== WHAT IS REQUIRED ==
Could you output every line of the records below word for word, leaving the pictures out of your answer?

== ENTRIES SHOWN ==
---*---
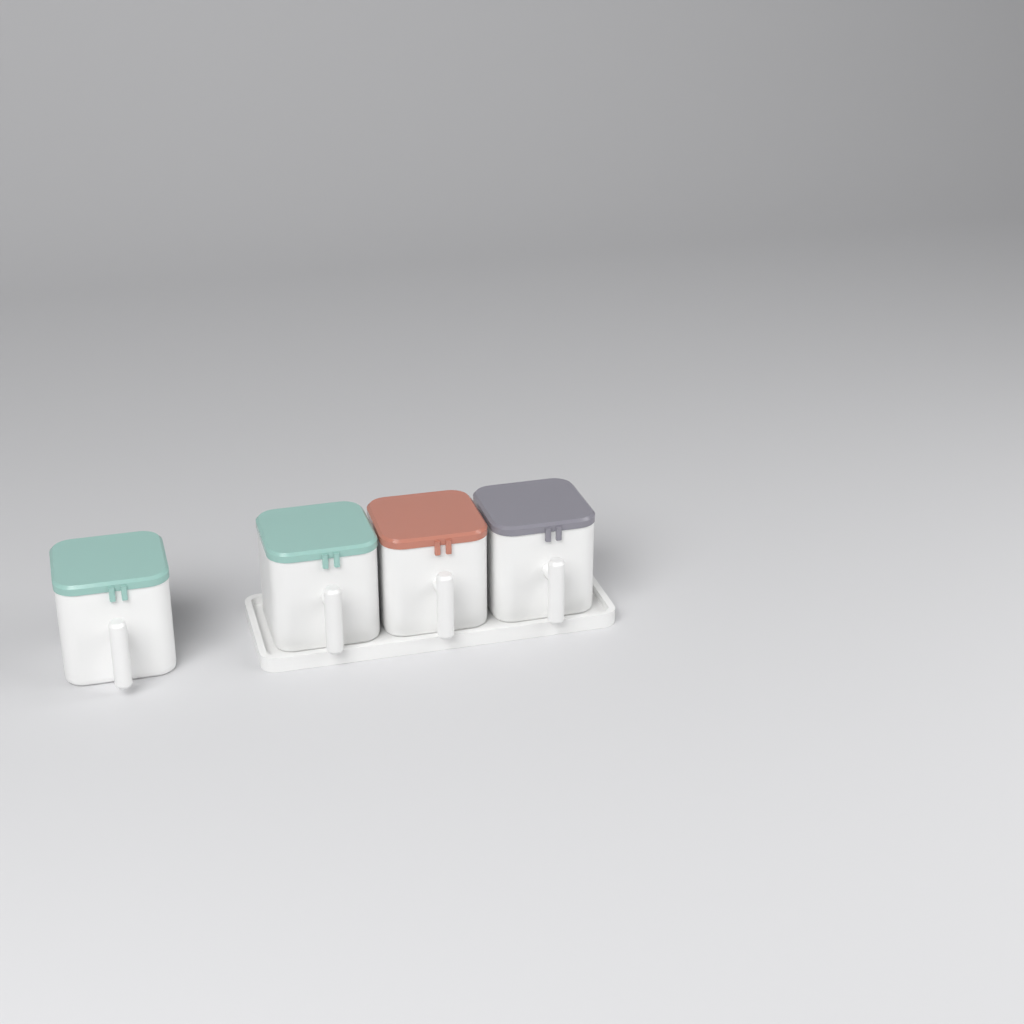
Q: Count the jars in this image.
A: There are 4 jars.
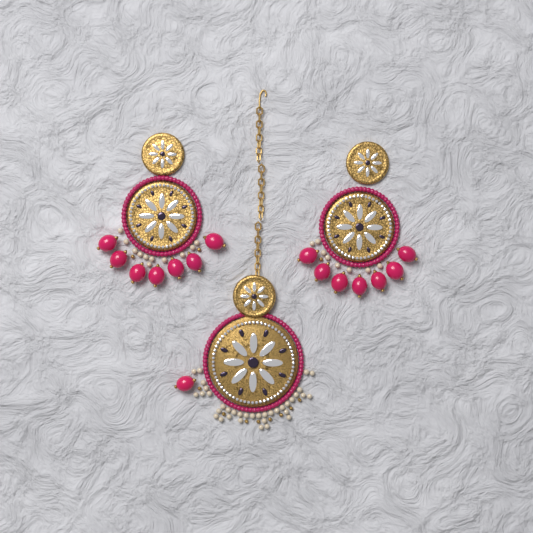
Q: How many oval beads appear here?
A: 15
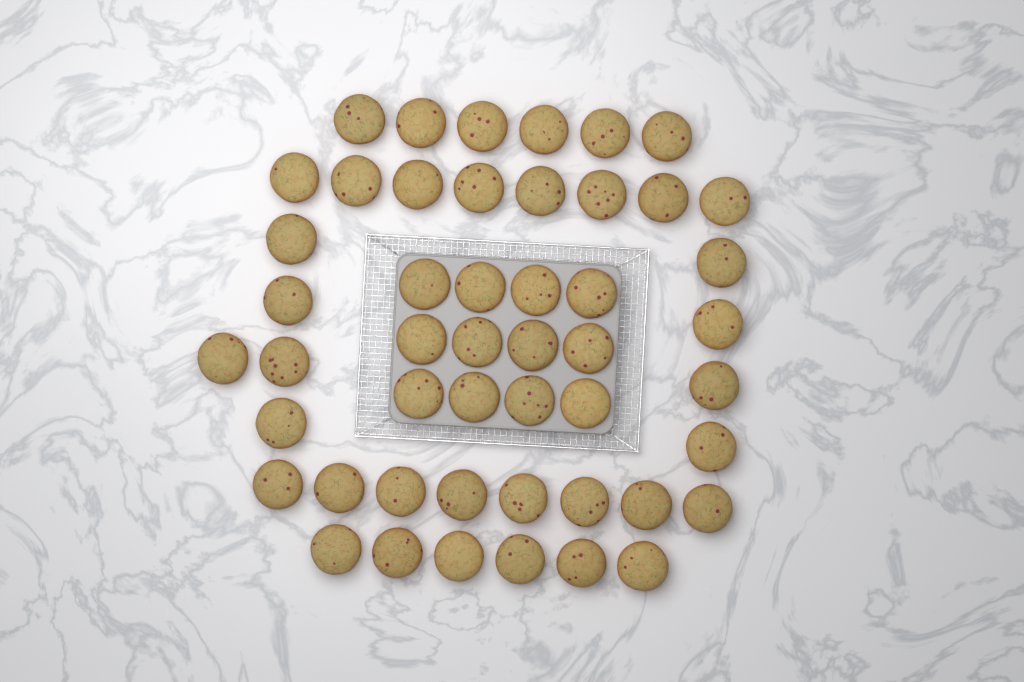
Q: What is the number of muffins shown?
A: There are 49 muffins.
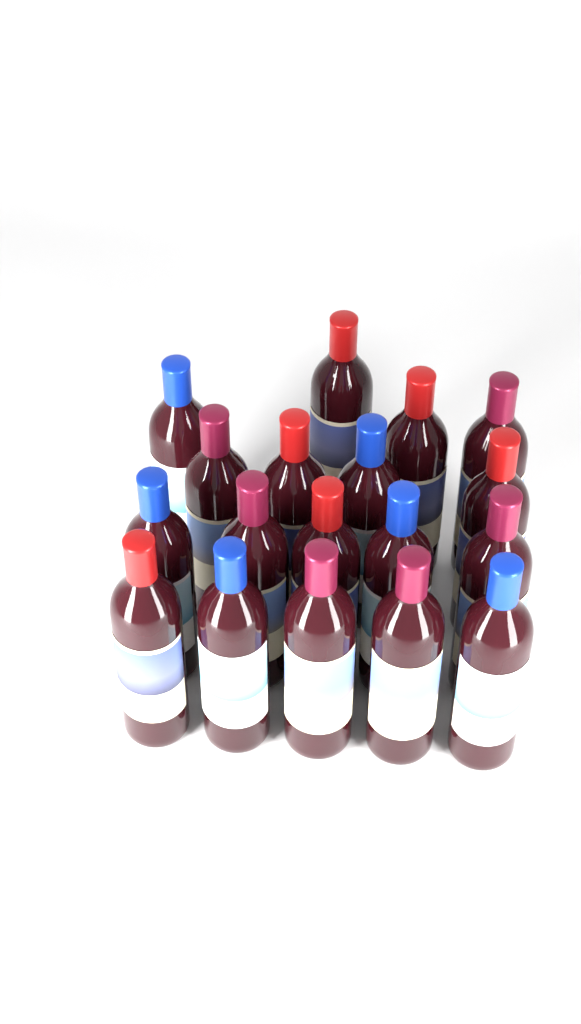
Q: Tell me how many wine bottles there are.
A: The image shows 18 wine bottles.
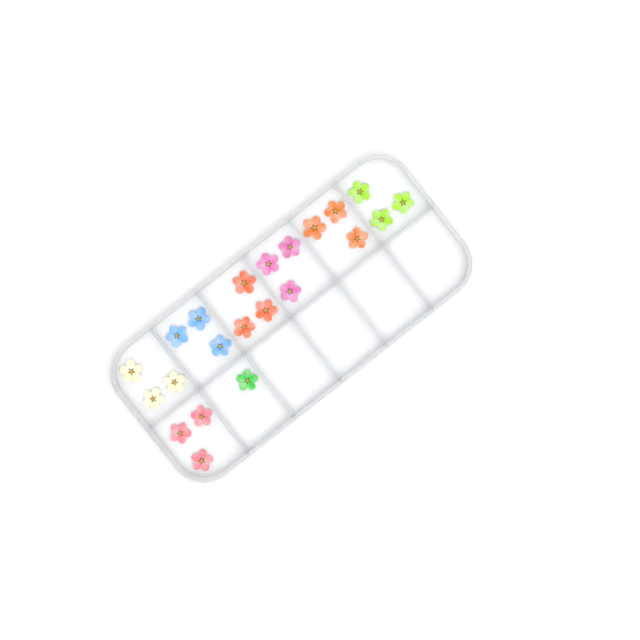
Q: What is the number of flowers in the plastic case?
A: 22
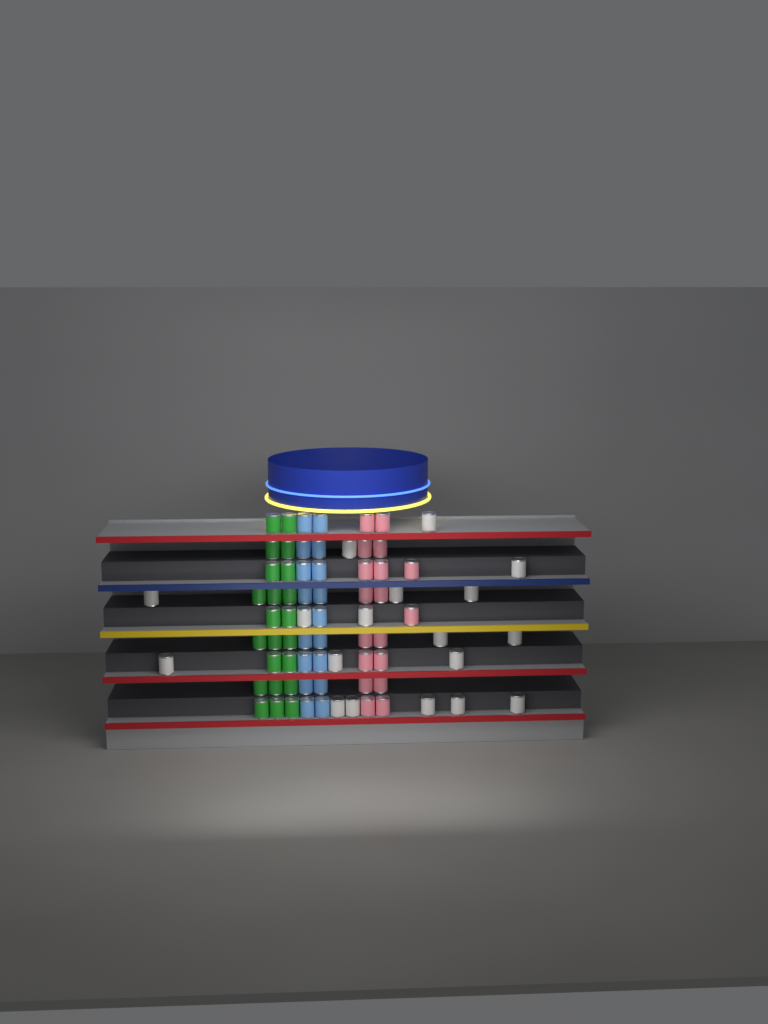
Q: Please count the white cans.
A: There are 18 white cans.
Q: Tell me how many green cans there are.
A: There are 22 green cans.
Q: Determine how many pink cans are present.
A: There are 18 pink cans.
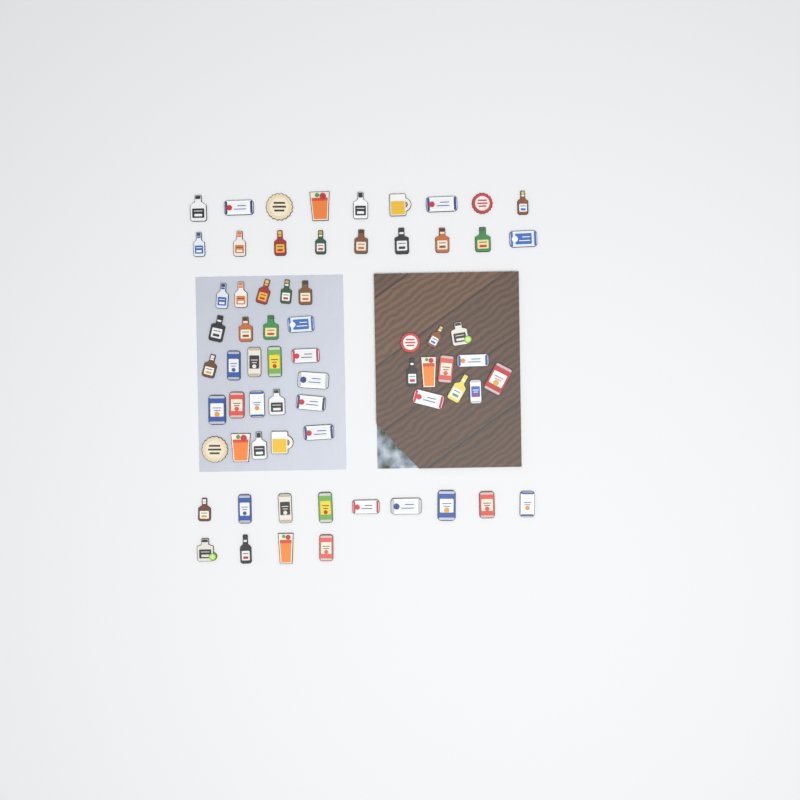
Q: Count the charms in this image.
---*---
== EXERCISE SOLUTION ==
Q: Count the jars in this image.
A: There are 4 jars.
Q: How many oval beads appear here?
A: 15
Q: What is the number of muffins shown?
A: There are 49 muffins.
Q: Tell me how many wine bottles there are.
A: The image shows 18 wine bottles.
Q: What is the number of flowers in the plastic case?
A: 22
Q: Please count the white cans.
A: There are 18 white cans.
Q: Tell me how many green cans there are.
A: There are 22 green cans.
Q: Determine how many pink cans are present.
A: There are 18 pink cans.
Q: Count the charms in this image.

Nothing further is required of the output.